We want to encourage our students to be well-rounded, so we supplement the academic program with direct and indirect encouragement to participate in various kinds of extra-curricular activities.
- Honors colloquia: We ask freshmen students to attend on average of one "colloquium" per month from an extensive calendar we publish regularly on the Honors website, with a required minimum total of 8, though many students complete more. Traditional academic colloquia, such as guest lectures, of course make the calendar, but we also include musical and theatrical performances and art shows as well. Since there are so many options for the colloquia, many students find this portion of the program easy to complete. These colloquia are among the features of the program that students come to like best. They help our students see that a university's intellectual and cultural breadth and richness extends beyond the classroom.
- Off-campus events: We arrange a limited number of off-campus events each year to encourage our students to take advantage of the resources of Stockton and of Northern California. We support a yearly Honors Retreat, and we make occasional forays to San Francisco, the Calaveras Big Trees State Park, etc.
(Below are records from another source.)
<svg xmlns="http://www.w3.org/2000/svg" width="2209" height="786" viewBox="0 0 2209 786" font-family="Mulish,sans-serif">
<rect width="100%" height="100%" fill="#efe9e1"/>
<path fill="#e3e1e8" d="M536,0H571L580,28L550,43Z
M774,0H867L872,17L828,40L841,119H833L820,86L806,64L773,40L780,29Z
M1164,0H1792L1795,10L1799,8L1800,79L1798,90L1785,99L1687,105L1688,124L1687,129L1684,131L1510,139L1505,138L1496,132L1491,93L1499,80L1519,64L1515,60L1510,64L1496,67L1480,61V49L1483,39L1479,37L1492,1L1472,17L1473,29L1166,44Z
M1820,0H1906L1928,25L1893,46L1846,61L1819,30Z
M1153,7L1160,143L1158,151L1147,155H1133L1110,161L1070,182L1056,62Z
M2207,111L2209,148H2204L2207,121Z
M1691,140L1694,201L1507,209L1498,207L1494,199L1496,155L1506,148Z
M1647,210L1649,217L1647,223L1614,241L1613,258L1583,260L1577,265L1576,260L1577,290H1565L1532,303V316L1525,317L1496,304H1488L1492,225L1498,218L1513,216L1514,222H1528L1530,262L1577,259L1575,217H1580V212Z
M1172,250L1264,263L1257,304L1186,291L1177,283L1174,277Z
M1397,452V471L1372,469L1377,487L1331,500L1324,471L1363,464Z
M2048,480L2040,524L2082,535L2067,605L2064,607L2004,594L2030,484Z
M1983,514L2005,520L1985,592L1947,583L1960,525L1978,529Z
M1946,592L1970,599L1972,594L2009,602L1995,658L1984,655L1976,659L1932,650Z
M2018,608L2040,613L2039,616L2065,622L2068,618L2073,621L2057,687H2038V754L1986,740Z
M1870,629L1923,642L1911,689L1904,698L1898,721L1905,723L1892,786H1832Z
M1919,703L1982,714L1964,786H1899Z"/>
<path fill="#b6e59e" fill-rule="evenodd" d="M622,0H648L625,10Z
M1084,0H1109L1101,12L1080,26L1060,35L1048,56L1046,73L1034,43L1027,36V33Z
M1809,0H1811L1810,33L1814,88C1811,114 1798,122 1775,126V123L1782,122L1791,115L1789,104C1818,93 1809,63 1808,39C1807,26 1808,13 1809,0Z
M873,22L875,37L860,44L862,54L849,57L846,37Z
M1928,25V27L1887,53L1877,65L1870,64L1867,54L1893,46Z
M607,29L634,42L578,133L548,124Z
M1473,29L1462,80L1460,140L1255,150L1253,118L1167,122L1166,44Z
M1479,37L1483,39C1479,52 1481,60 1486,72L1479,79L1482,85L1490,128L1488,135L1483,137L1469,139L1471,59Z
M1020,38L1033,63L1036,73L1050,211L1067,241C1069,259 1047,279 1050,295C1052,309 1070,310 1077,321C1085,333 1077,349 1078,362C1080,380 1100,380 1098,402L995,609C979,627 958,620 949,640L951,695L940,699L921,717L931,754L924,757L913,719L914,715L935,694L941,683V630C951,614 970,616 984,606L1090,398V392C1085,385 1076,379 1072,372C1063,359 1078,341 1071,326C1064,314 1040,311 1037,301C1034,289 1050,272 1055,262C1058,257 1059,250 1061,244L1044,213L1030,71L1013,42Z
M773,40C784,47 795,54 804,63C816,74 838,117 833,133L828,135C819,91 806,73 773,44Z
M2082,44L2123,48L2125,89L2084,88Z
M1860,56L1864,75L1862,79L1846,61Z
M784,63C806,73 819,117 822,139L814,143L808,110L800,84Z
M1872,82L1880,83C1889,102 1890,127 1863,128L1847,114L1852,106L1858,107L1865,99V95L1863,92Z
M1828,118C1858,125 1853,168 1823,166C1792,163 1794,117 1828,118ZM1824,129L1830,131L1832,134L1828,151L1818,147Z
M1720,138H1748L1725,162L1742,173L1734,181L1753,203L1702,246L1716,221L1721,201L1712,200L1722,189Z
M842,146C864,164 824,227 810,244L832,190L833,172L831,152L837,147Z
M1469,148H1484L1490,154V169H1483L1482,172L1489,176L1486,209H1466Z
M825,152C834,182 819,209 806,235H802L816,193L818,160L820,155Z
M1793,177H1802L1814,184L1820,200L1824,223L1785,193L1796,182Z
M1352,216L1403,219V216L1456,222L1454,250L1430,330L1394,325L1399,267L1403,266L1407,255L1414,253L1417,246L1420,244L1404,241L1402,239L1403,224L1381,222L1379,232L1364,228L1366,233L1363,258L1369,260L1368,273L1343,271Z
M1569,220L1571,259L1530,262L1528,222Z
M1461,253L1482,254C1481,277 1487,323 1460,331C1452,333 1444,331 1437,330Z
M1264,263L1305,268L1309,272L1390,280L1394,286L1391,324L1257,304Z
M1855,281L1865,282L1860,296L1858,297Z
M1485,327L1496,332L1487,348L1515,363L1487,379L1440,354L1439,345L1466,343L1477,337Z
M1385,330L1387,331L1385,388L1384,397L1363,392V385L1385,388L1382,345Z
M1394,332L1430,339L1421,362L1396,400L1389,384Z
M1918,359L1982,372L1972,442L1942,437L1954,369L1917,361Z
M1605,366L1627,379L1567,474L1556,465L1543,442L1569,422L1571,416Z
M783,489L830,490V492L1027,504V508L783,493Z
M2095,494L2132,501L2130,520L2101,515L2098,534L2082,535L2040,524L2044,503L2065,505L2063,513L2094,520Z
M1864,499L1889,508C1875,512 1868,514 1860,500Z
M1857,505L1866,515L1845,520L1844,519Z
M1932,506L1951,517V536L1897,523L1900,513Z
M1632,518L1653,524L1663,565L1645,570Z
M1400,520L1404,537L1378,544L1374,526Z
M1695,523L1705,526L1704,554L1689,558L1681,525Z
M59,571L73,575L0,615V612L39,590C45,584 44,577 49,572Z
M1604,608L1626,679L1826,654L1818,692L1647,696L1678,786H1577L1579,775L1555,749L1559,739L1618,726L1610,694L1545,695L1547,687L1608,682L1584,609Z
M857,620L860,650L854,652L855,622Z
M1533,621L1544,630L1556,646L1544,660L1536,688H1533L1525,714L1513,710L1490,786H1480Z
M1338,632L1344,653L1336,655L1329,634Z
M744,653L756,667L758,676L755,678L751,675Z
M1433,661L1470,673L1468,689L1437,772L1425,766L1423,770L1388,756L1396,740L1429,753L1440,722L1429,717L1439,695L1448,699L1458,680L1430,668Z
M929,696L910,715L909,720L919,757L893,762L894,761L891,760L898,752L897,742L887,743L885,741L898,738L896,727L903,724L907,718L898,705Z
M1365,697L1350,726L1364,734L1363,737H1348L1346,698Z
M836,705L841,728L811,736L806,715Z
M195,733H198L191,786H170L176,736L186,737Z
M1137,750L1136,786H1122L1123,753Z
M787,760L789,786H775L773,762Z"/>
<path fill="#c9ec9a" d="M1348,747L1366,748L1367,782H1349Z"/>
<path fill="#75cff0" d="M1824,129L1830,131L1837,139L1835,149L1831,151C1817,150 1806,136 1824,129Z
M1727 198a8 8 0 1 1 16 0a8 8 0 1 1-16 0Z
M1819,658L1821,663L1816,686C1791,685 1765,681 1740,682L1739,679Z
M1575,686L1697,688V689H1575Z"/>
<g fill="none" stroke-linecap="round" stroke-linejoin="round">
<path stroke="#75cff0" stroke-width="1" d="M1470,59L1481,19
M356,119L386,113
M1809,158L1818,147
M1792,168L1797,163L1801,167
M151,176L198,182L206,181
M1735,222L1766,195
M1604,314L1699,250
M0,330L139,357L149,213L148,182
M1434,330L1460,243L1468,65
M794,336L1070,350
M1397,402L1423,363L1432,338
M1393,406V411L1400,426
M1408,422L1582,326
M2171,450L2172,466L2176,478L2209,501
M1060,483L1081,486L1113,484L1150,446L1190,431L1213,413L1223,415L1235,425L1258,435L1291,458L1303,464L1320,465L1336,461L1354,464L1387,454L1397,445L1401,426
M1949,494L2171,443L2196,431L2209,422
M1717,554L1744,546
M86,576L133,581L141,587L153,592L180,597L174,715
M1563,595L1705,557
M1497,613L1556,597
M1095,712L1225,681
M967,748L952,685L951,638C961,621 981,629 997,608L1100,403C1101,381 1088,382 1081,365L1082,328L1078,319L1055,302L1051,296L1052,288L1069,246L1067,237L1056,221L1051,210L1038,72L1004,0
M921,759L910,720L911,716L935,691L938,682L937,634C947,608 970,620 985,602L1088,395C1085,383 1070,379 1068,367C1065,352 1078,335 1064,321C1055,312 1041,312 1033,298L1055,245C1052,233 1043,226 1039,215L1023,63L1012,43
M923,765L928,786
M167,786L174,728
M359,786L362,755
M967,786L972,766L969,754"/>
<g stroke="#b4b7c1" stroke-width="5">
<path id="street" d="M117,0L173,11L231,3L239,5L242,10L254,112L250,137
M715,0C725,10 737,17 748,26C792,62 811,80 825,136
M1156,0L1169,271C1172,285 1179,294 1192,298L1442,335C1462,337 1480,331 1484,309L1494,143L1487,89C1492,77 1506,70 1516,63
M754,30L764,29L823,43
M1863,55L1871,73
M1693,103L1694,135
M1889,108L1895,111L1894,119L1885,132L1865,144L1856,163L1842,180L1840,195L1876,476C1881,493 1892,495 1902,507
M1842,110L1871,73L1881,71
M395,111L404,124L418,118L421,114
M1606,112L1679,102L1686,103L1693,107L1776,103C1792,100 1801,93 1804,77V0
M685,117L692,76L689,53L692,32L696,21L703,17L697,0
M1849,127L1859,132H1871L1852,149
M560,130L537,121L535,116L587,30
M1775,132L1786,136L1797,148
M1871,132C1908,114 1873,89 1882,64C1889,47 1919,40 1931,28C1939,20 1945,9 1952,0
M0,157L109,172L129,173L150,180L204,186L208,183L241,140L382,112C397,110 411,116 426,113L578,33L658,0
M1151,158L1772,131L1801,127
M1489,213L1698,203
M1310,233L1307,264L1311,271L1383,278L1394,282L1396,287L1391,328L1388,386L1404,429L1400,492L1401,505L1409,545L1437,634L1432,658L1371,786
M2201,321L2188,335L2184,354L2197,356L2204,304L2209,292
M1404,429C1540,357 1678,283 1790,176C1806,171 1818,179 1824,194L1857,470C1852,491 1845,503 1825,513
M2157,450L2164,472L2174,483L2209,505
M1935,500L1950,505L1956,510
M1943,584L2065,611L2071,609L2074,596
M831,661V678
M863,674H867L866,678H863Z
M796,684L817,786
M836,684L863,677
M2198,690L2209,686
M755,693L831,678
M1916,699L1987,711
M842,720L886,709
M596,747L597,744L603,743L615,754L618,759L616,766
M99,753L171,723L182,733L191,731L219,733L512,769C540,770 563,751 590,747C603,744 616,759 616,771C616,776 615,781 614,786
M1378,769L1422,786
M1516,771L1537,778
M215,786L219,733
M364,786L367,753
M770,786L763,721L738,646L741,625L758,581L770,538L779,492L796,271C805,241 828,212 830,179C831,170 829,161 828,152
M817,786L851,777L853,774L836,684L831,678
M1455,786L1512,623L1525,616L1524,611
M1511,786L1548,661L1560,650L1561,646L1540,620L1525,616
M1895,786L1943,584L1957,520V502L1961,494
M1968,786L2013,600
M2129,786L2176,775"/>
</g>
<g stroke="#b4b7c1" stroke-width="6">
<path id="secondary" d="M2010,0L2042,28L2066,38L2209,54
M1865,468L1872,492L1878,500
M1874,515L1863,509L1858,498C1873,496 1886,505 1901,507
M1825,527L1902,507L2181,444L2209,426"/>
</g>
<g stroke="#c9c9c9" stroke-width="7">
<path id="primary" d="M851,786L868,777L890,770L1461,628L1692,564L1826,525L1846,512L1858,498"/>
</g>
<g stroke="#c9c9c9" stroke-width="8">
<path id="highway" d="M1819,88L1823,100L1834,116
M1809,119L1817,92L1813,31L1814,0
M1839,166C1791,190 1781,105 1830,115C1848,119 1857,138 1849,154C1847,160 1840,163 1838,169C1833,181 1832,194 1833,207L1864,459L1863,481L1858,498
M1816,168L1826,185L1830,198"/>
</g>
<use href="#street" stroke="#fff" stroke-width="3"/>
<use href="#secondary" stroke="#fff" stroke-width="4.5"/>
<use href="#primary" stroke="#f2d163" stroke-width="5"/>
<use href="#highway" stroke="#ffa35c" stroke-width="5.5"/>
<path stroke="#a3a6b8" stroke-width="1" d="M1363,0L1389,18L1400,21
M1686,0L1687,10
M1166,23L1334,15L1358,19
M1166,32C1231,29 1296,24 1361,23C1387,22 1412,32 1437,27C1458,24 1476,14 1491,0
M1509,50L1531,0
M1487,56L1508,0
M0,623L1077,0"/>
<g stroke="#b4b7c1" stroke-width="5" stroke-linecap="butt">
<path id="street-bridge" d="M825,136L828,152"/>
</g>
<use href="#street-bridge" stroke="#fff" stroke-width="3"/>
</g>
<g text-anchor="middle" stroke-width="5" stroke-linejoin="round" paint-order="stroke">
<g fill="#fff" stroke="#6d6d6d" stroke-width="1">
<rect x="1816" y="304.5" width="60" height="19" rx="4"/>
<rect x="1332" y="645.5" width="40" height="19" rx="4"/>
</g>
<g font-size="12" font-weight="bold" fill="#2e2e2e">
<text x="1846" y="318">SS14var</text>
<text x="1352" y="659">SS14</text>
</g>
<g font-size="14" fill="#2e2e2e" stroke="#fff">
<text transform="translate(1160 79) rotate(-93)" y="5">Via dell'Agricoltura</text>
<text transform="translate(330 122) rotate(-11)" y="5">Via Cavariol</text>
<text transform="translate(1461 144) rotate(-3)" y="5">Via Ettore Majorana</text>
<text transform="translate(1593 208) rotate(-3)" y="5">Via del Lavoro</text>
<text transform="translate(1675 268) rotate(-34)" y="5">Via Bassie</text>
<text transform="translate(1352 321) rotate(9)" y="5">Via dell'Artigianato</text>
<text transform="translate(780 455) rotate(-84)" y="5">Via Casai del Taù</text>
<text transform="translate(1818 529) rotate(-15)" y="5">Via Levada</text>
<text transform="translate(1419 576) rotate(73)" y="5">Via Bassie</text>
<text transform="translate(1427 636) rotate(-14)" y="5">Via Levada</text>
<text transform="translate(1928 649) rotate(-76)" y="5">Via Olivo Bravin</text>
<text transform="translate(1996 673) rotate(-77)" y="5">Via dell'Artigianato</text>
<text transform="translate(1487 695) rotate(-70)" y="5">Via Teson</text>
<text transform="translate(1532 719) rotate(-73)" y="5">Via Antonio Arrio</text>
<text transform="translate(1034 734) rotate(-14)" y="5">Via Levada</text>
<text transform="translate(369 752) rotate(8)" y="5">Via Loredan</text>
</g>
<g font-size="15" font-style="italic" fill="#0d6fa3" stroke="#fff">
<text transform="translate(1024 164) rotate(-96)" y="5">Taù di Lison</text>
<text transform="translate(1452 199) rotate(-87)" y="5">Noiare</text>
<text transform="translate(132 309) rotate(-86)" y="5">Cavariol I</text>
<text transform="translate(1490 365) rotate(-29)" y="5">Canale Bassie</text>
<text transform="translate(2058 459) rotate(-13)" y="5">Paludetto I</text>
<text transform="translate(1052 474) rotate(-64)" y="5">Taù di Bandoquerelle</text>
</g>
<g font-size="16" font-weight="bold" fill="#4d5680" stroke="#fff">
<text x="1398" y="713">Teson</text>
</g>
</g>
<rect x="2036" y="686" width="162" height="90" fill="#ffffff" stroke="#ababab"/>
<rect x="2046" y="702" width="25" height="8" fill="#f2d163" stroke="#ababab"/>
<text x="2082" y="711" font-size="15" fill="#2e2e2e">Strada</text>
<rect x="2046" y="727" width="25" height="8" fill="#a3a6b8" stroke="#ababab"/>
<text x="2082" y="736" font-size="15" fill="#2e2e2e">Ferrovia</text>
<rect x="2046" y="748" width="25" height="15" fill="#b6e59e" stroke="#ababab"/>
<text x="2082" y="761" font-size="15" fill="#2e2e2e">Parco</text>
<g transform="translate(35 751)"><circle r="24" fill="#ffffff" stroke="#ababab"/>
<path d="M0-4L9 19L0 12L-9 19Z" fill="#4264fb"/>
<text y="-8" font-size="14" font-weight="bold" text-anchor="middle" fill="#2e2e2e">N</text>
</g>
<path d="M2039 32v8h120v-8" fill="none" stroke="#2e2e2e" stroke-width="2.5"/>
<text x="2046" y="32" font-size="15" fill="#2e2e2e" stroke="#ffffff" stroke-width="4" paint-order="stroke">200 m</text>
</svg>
- Leadership and service opportunities: We encourage our students' involvement in tutoring, student government, and off-campus service.
A more detailed look at the academic plan can be found online.
Students are expected to maintain high academic standards throughout their four years and to take all required courses in order to have university honors noted on their transcripts. Every honors course carries an honors notation on university transcripts, so students will get credit for whatever part of the program they complete.